*Document segment:*

— START —

Florida’s law limiting race-based trainings or instruction still can’t be enforced, after a sharply divided three-judge appeals court panel ruled that the law violates the First Amendment rights of students and professors.
The 2-1 majority of the 11th U.S. Circuit Court of Appeals contended that the law suppresses political viewpoints contrary to Florida officials in academic settings, and that the law would “create a new rule that would quietly remove all free speech protections from the classroom,” wrote Judge Britt Grant, who was appointed by President Donald Trump in 2018.
“Because the government pays the professors’ salaries, Florida says, their speech is the State’s speech,” Grant wrote. “Emphatically no.”
This decision comes after multiple years of legal battles, since the law (HB 7) was signed in 2022 by Gov. Ron DeSantis to combat “woke” ideologies in schools, colleges and universities. At this time, DeSantis’ national profile was rapidly rising prior to him announcing a White House presidential bid, and he positioned himself on battling cultural issues and a chief critic to critical race theory.
DeSantis has kept the fight going over the years. In recent months, Florida officials moved to disallow introductory sociology classes from counting toward general education requirements, citing a Florida law endorsed by the governor in his push to prohibit critical race theory in classroom curriculums and cut diversity, equity and inclusion programs at universities.
This legal development is a loss for Florida officials and the governor’s culture war battle, an emblem of his administration which is soon to end since DeSantis is term-limited this November. The next step would be for the case to return to federal district court, to be appealed to the U.S. Supreme Court or for Florida’s attorneys to request judges reevaluate the decision.
A day prior to this appeals court ruling, the same court also rejected Florida’s argument challenging the process for college accreditation, in a lawsuit filed by the DeSantis administration in 2023 against the Biden administration. At the time, he said the accreditation “cartel” imposed “ideological agendas” on state universities and threatened their status without oversight.
What a dissenting judge and an attorney who took on Florida law say about the ruling
In this case, a student organization, two students and professors from multiple Florida universities argued that the law impeded on their First Amendment rights to political speech in universities. Grant and Judge Charles Wilson, who was appointed by former President Bill Clinton, agreed with the group, and Judge Barbara Lagoa, a Trump-appointed judge, sharply disagreed.

— END —

Data entries

— START —

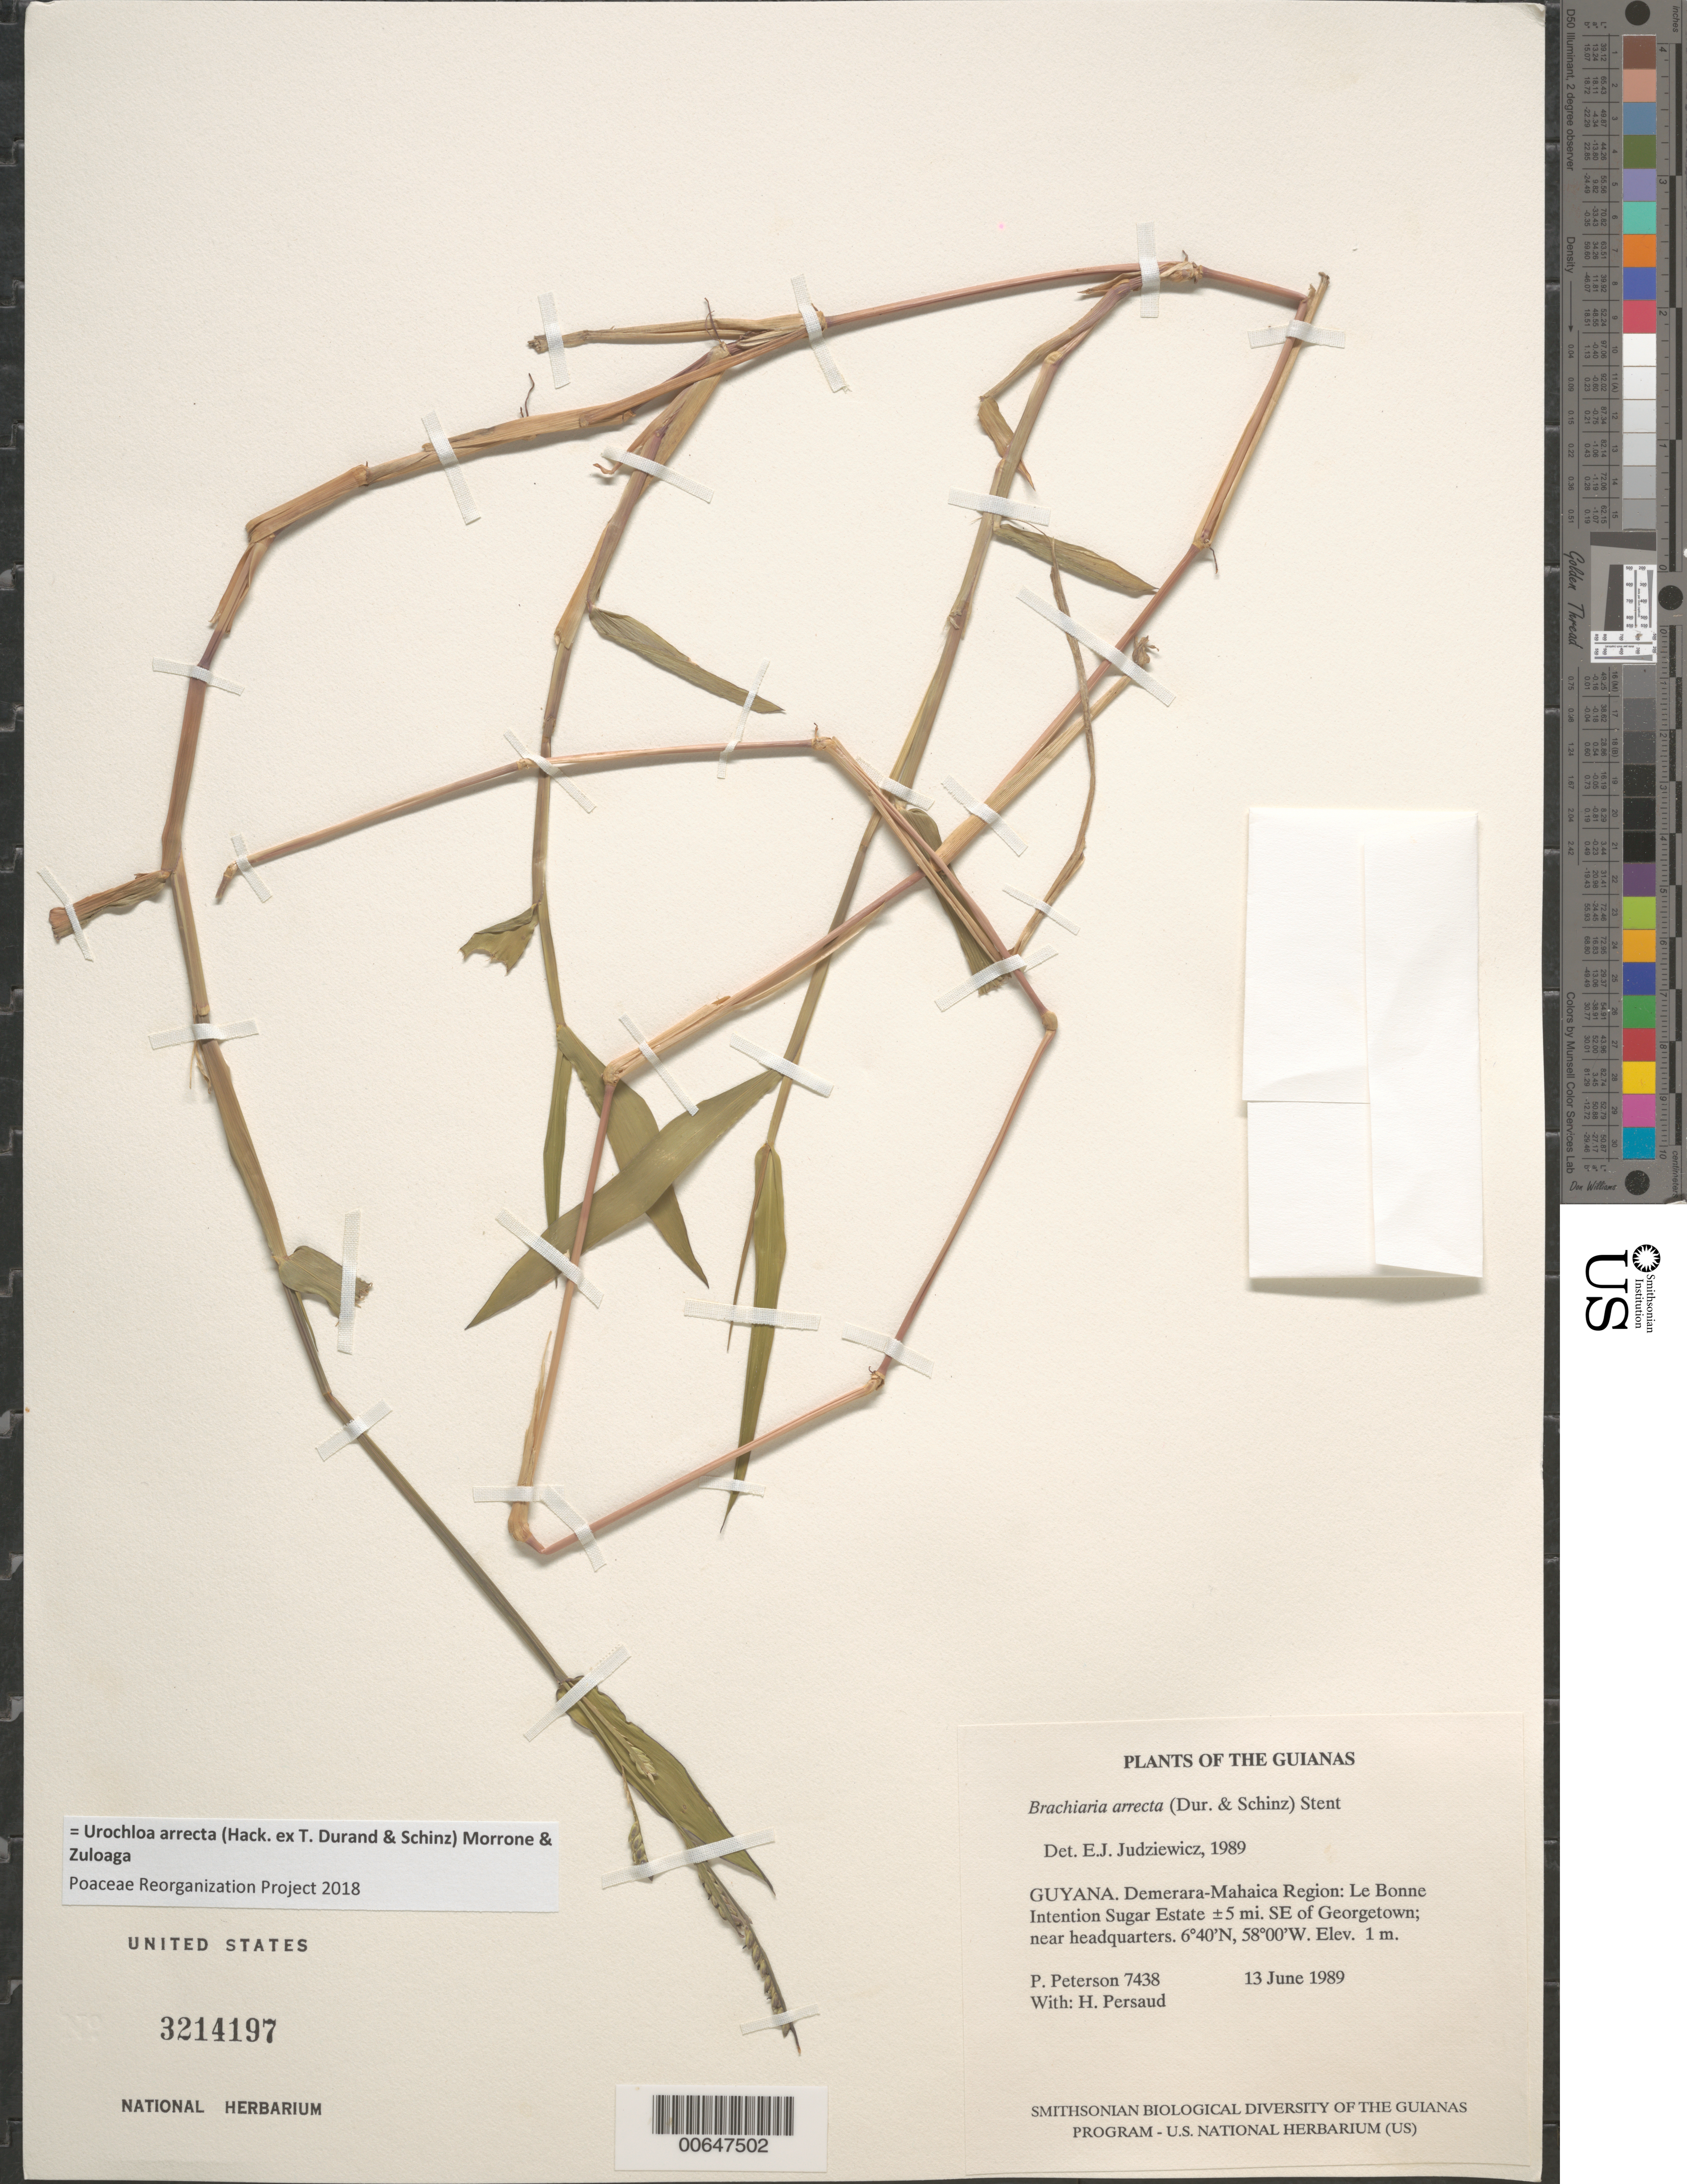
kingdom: Plantae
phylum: Tracheophyta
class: Liliopsida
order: Poales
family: Poaceae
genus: Brachiaria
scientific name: Brachiaria arrecta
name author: (Hack. ex Durand & Schinz) Stent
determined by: Judziewicz, E. J.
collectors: P. M. Peterson & H. Persaud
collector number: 7438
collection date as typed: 13 June 1989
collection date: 1989-06-13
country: Guyana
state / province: Demerara-Mahaica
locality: Le Bonne Intention Sugar Estate ±5 mi. SE of Georgetown; near headquarters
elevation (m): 1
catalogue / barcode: US 3214197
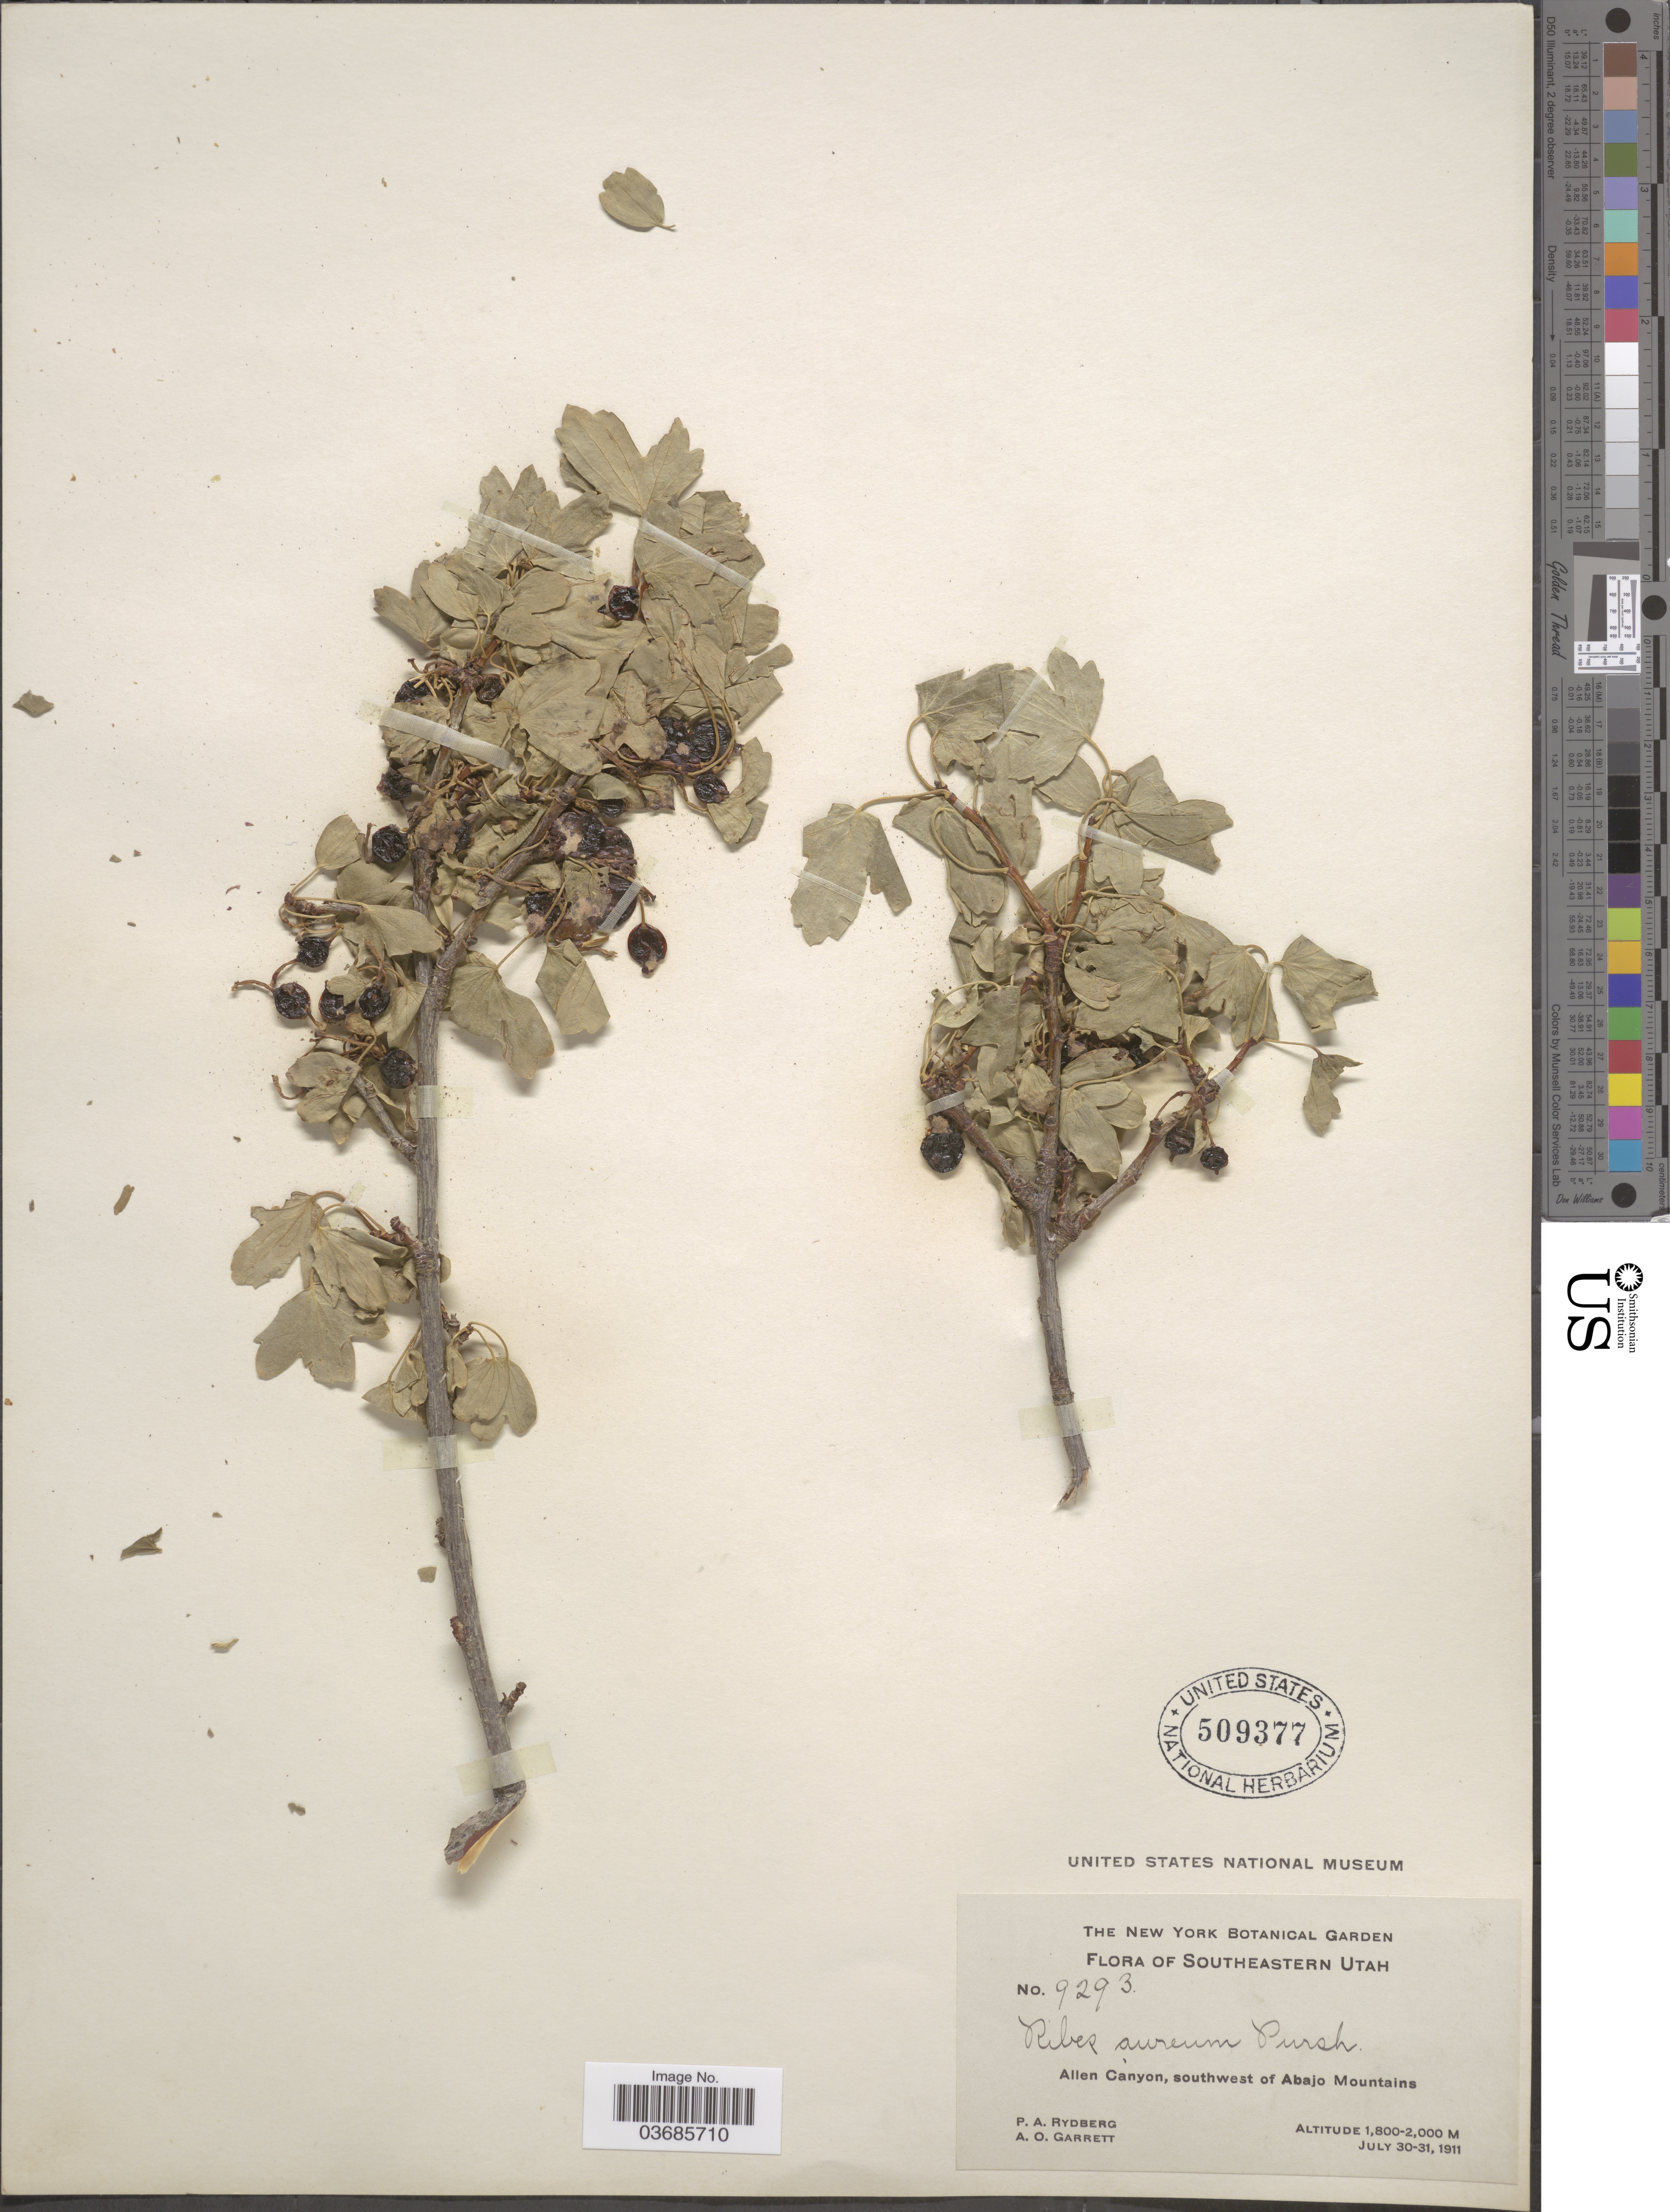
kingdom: Plantae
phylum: Tracheophyta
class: Magnoliopsida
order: Saxifragales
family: Grossulariaceae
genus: Ribes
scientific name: Ribes aureum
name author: Pursh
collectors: P. A. Rydberg & A. O. Garrett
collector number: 9293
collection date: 1911-07-30/1911-07-31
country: United States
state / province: Utah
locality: Southeastern Utah. Allen Canyon, southwest of Abajo Mountains.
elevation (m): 1800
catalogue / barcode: US 509377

— END —

*Given task:*
Reproduce the passage of the article on the appeals court ruling against Florida's HB 7, starting at "A day prior" and ending at "status without oversight.".

*Task result:*
A day prior to this appeals court ruling, the same court also rejected Florida’s argument challenging the process for college accreditation, in a lawsuit filed by the DeSantis administration in 2023 against the Biden administration. At the time, he said the accreditation “cartel” imposed “ideological agendas” on state universities and threatened their status without oversight.